The Korean Stewartia (Stewartia koreana) is a small to medium size tree know for its camellia like flowers and flaking, brown-orange, patterned bark when mature. It is pyramidal or oval shaped and has alternate elliptical shaped leaves that turn yellow, purple and red in the fall. The flower has five white petals with yellow stamens and appears on the tree from June until August. This tree is very similar to Stewartia pseudocamelia Maxim. and the differences are slight though nurserymen Bill Flemer and Don Shadow indicated that S. koreana is more heat tolerant. E.H. Wilson introduced this specimen from Korea in 1917.

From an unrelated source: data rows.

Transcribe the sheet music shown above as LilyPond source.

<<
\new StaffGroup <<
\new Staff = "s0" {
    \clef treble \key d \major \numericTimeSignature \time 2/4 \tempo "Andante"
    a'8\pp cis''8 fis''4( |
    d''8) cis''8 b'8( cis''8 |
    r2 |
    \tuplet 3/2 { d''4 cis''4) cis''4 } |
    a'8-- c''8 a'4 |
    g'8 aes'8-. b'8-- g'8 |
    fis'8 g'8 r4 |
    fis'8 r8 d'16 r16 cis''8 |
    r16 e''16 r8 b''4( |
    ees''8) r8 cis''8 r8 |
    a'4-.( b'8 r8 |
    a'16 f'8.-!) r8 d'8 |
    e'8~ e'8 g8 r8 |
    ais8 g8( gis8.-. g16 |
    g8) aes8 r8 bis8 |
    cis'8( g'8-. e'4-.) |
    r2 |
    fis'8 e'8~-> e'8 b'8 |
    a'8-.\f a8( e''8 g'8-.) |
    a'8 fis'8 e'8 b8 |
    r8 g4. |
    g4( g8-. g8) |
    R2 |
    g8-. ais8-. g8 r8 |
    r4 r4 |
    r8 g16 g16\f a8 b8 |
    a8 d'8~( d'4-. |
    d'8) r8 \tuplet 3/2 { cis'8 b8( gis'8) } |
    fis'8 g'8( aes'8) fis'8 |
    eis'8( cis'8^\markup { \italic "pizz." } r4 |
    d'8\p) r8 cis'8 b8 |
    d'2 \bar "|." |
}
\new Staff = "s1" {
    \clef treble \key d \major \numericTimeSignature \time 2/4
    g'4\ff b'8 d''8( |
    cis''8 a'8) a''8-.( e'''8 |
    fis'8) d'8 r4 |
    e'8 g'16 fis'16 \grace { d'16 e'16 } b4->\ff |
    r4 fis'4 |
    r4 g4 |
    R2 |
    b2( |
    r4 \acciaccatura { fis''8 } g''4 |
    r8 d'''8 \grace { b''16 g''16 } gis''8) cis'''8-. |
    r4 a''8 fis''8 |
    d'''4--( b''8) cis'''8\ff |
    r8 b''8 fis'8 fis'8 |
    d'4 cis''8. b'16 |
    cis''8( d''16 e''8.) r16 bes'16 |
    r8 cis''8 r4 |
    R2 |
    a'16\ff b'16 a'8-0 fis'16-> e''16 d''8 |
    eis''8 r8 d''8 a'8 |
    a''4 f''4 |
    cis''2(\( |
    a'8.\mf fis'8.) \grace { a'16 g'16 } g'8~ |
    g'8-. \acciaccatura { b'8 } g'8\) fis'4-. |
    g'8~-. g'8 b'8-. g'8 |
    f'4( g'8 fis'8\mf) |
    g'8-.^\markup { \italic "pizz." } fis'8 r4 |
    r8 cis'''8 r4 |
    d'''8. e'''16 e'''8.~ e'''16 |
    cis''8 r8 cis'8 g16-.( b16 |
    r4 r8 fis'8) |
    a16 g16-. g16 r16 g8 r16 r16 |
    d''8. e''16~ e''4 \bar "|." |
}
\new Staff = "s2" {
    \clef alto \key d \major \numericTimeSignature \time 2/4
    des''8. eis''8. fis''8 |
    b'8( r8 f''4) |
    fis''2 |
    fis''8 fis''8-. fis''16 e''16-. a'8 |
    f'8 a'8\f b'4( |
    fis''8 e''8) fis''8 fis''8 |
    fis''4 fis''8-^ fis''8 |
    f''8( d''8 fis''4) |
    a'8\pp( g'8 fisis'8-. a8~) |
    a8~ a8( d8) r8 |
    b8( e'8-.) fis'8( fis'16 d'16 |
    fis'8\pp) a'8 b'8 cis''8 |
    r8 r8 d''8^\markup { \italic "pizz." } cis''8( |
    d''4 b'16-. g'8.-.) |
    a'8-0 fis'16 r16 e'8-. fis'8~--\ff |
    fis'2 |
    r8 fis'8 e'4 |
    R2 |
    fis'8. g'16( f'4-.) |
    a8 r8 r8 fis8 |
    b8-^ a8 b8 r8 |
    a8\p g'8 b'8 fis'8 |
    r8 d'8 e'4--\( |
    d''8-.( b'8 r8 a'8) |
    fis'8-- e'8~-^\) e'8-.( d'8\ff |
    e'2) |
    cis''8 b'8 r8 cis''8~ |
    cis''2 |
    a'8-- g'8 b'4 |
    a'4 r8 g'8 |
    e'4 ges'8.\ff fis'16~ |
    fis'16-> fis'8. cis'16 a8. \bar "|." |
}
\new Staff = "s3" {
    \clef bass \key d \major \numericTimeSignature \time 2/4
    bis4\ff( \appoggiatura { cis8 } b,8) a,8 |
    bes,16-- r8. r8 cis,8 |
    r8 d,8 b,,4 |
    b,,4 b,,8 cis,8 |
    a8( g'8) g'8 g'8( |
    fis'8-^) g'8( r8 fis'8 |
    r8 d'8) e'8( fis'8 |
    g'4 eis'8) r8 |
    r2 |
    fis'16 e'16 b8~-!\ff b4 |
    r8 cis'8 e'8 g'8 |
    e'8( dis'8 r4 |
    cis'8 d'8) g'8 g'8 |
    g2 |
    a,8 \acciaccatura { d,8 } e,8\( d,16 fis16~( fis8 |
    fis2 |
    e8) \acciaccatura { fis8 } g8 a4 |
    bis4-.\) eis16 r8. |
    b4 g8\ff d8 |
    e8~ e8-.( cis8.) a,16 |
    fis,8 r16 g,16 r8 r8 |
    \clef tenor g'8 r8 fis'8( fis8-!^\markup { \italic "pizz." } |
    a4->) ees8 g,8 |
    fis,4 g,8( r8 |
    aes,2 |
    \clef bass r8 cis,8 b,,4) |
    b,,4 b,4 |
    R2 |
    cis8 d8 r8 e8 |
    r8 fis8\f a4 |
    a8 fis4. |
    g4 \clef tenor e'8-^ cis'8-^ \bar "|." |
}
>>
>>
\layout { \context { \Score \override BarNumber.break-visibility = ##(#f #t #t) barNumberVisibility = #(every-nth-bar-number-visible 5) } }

MP #656. Stewartia koreana Rehd.
Marquand Park Specimen Label and Coordinates: MP #656, 477.
Common name: Korean Stewartia
Scientific Name (family and order): Stewartia koreana Rehd. (Theaceae, Ericales)
Species Origin: Korea
New Jersey Status: Not listed.
Habit: A small dense, pyramidal tree, 20 – 30’ tall.
Habitat: Zones 5 -7.
Trunk/Stem: Bark characteristically rich, flaky ranging from soft grays and browns to orangish-brown with all colors intermingled on the same tree – am important decorative garden feature.
Leaves: Deciduous, Alternate, Simple. Alternate, simple, elliptic to broad-elliptic; 1 ¼” long ¾ to 3” wide; abruptly acuminate or rounded; margins finely serrate; upper surface dark green and glabrous; undersurface lighter and pubescent. Leaves may turn red to reddish purple in fall
Flowers: Perfect. White 5 – 6 petals of 3” diameter. Stamens yellow. Flower suspended by ¾” long glabrous pedicels. Flowers are more flattened than cup-shaped. Blooming in June-July.
Fruits and seeds: Fruit a woody 5-valved capsule, ½” diameter splitting into 10 segments. Seeds flattened, angular present in each cell. Seeds develop in autumn.